**Record extracts:**
● ● ● ●

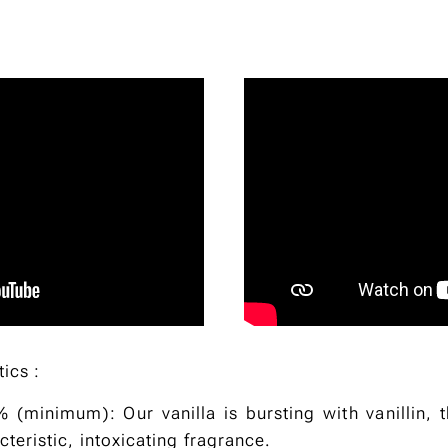
tics :
% (minimum): Our vanilla is bursting with vanillin, 
acteristic, intoxicating fragrance.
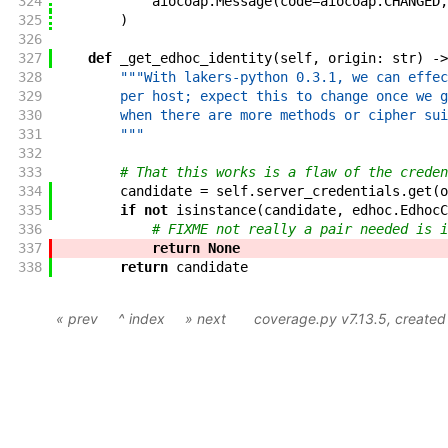
324
aiocoap
.
Message
(
code
=
aiocoap
.
CHANGED
,
325
)
326
327
def
_get_edhoc_identity
(
self
,
origin
:
str
)
->
328
"""With lakers-python 0.3.1, we can effec
329
        per host; expect this to change once we g
330
        when there are more methods or cipher sui
331
        """
332
333
# That this works is a flaw of the creden
334
candidate
=
self
.
server_credentials
.
get
(
o
335
if
not
isinstance
(
candidate
,
edhoc
.
EdhocC
336
# FIXME not really a pair needed is i
337
return
None
338
return
candidate
« prev
^ index
» next
coverage.py v7.13.5
, create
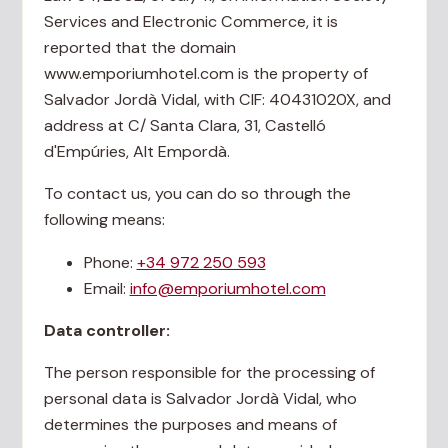
Services and Electronic Commerce, it is
reported that the domain
www.emporiumhotel.com is the property of
Salvador Jordà Vidal, with CIF: 40431020X, and
address at C/ Santa Clara, 31, Castelló
d'Empúries, Alt Empordà.
To contact us, you can do so through the
following means:
Phone:
+34 972 250 593
Email:
info@emporiumhotel.com
Data controller:
The person responsible for the processing of
personal data is Salvador Jordà Vidal, who
determines the purposes and means of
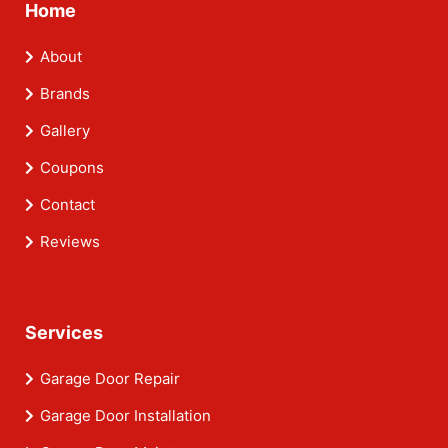
Home
About
Brands
Gallery
Coupons
Contact
Reviews
Services
Garage Door Repair
Garage Door Installation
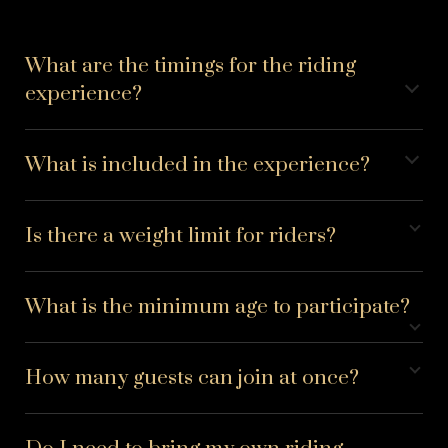
What are the timings for the riding
experience?
What is included in the experience?
Is there a weight limit for riders?
What is the minimum age to participate?
How many guests can join at once?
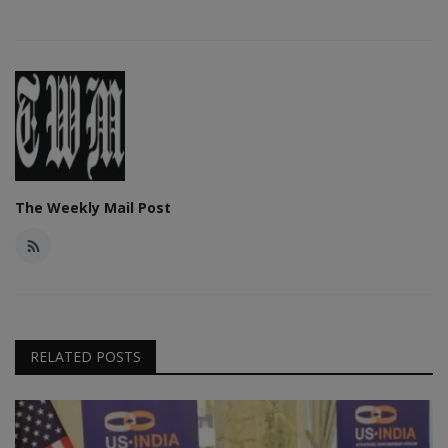
The Weekly Mail Post
RELATED POSTS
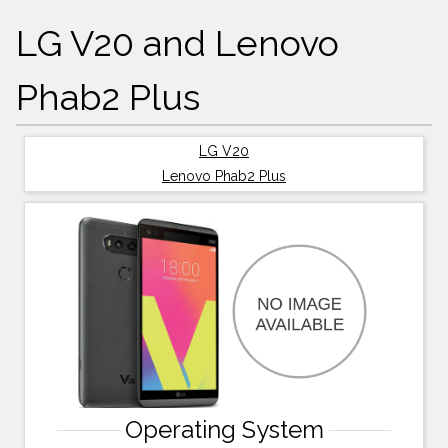
LG V20 and Lenovo
Phab2 Plus
LG V20
Lenovo Phab2 Plus
Operating System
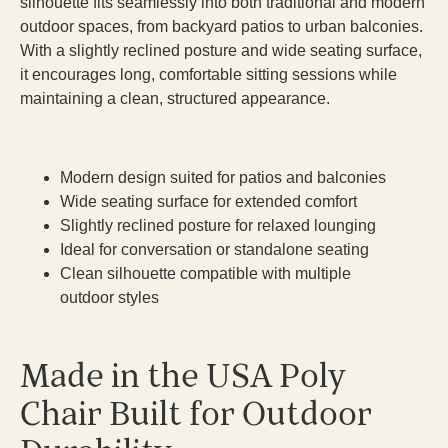
silhouette fits seamlessly into both traditional and modern
outdoor spaces, from backyard patios to urban balconies.
With a slightly reclined posture and wide seating surface,
it encourages long, comfortable sitting sessions while
maintaining a clean, structured appearance.
Modern design suited for patios and balconies
Wide seating surface for extended comfort
Slightly reclined posture for relaxed lounging
Ideal for conversation or standalone seating
Clean silhouette compatible with multiple
outdoor styles
Made in the USA Poly
Chair Built for Outdoor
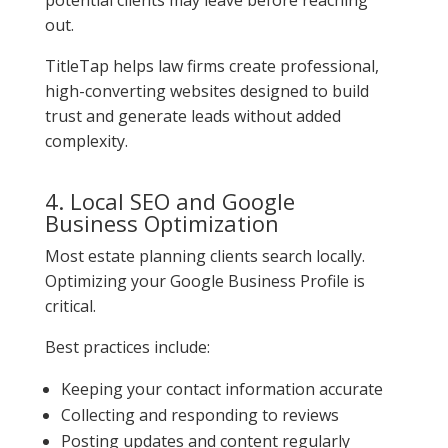
out.
TitleTap helps law firms create professional,
high-converting websites designed to build
trust and generate leads without added
complexity.
4. Local SEO and Google
Business Optimization
Most estate planning clients search locally.
Optimizing your Google Business Profile is
critical.
Best practices include:
Keeping your contact information accurate
Collecting and responding to reviews
Posting updates and content regularly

● ● ● ●

**Requirement:**
Every line of the records above must reappear exactly, though the pictures must not.

**Problem solution:**
tics :
% (minimum): Our vanilla is bursting with vanillin, 
acteristic, intoxicating fragrance.
324
aiocoap
.
Message
(
code
=
aiocoap
.
CHANGED
,
325
)
326
327
def
_get_edhoc_identity
(
self
,
origin
:
str
)
->
328
"""With lakers-python 0.3.1, we can effec
329
        per host; expect this to change once we g
330
        when there are more methods or cipher sui
331
        """
332
333
# That this works is a flaw of the creden
334
candidate
=
self
.
server_credentials
.
get
(
o
335
if
not
isinstance
(
candidate
,
edhoc
.
EdhocC
336
# FIXME not really a pair needed is i
337
return
None
338
return
candidate
« prev
^ index
» next
coverage.py v7.13.5
, create
Services and Electronic Commerce, it is
reported that the domain
www.emporiumhotel.com is the property of
Salvador Jordà Vidal, with CIF: 40431020X, and
address at C/ Santa Clara, 31, Castelló
d'Empúries, Alt Empordà.
To contact us, you can do so through the
following means:
Phone:
+34 972 250 593
Email:
info@emporiumhotel.com
Data controller:
The person responsible for the processing of
personal data is Salvador Jordà Vidal, who
determines the purposes and means of
Home
About
Brands
Gallery
Coupons
Contact
Reviews
Services
Garage Door Repair
Garage Door Installation
What are the timings for the riding
experience?
What is included in the experience?
Is there a weight limit for riders?
What is the minimum age to participate?
How many guests can join at once?
The Weekly Mail Post
RELATED POSTS
LG V20 and Lenovo
Phab2 Plus
LG V20
Lenovo Phab2 Plus
Operating System
silhouette fits seamlessly into both traditional and modern
outdoor spaces, from backyard patios to urban balconies.
With a slightly reclined posture and wide seating surface,
it encourages long, comfortable sitting sessions while
maintaining a clean, structured appearance.
Modern design suited for patios and balconies
Wide seating surface for extended comfort
Slightly reclined posture for relaxed lounging
Ideal for conversation or standalone seating
Clean silhouette compatible with multiple
outdoor styles
Made in the USA Poly
Chair Built for Outdoor
out.
TitleTap helps law firms create professional,
high-converting websites designed to build
trust and generate leads without added
complexity.
4. Local SEO and Google
Business Optimization
Most estate planning clients search locally.
Optimizing your Google Business Profile is
critical.
Best practices include:
Keeping your contact information accurate
Collecting and responding to reviews
Posting updates and content regularly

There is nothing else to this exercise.